Your task: Starting with the line containing "left hip: (51, 317, 10)" and going on through the line containing "right ankle: (111, 394, 9)", copy out the lines below word for word. Include both of those lines and nothing else.

Excerpted data:
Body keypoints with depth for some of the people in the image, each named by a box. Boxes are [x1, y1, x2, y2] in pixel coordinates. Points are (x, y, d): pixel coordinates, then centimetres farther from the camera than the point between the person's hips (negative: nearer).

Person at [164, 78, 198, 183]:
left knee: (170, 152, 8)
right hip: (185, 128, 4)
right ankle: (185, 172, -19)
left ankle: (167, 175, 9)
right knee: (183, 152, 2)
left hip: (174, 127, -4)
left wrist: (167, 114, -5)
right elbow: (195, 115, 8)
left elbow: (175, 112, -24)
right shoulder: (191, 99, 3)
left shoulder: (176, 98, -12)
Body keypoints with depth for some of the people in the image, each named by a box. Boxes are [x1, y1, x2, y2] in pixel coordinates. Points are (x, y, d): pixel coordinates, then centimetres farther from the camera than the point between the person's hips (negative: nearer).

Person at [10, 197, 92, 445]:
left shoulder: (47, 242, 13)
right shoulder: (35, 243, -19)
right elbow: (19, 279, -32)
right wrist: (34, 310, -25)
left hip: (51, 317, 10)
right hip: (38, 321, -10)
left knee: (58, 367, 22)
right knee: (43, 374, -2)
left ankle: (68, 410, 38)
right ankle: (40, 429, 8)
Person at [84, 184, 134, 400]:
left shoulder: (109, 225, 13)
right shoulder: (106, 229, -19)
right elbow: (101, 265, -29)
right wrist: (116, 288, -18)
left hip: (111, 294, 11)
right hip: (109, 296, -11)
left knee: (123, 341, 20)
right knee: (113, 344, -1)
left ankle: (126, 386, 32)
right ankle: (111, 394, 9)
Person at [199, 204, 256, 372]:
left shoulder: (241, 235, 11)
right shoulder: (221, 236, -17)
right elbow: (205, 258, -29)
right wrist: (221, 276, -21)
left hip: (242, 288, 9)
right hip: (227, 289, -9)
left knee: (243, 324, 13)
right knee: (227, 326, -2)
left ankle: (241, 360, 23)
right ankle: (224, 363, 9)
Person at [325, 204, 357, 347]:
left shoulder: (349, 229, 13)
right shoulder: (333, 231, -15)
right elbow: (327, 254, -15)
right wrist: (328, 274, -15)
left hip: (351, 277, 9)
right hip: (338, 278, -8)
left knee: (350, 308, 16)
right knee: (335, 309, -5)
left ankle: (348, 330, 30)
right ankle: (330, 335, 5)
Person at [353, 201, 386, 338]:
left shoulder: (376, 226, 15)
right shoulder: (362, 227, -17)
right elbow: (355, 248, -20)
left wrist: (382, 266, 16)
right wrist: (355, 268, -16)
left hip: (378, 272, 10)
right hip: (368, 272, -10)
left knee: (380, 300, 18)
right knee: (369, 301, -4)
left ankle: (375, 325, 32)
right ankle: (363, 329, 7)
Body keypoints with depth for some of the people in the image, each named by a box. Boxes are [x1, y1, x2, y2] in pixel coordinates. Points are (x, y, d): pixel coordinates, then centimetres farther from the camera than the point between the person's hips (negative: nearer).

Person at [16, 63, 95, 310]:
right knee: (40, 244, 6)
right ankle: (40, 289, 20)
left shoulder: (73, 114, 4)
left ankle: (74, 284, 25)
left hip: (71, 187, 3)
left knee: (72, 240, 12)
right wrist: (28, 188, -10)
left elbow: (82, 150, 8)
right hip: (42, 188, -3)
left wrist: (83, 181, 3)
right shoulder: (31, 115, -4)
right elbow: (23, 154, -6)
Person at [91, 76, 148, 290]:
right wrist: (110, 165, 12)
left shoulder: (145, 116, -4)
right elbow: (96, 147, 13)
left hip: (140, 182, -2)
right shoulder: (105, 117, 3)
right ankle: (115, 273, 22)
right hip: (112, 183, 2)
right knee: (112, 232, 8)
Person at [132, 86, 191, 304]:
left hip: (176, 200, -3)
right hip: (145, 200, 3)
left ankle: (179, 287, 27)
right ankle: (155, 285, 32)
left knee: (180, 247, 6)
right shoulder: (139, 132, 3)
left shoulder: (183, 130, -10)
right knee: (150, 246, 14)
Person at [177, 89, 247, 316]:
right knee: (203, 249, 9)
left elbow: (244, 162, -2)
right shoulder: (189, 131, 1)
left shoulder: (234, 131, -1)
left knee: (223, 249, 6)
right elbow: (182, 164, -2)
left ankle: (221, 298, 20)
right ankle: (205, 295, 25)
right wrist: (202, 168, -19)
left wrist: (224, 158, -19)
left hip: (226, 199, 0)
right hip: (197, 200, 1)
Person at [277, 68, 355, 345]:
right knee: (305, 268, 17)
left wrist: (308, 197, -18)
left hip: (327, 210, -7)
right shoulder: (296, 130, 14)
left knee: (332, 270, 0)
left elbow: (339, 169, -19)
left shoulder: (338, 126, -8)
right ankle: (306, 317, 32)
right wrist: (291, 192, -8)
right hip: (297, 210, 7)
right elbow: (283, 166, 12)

Answer box:
left hip: (51, 317, 10)
right hip: (38, 321, -10)
left knee: (58, 367, 22)
right knee: (43, 374, -2)
left ankle: (68, 410, 38)
right ankle: (40, 429, 8)
Person at [84, 184, 134, 400]:
left shoulder: (109, 225, 13)
right shoulder: (106, 229, -19)
right elbow: (101, 265, -29)
right wrist: (116, 288, -18)
left hip: (111, 294, 11)
right hip: (109, 296, -11)
left knee: (123, 341, 20)
right knee: (113, 344, -1)
left ankle: (126, 386, 32)
right ankle: (111, 394, 9)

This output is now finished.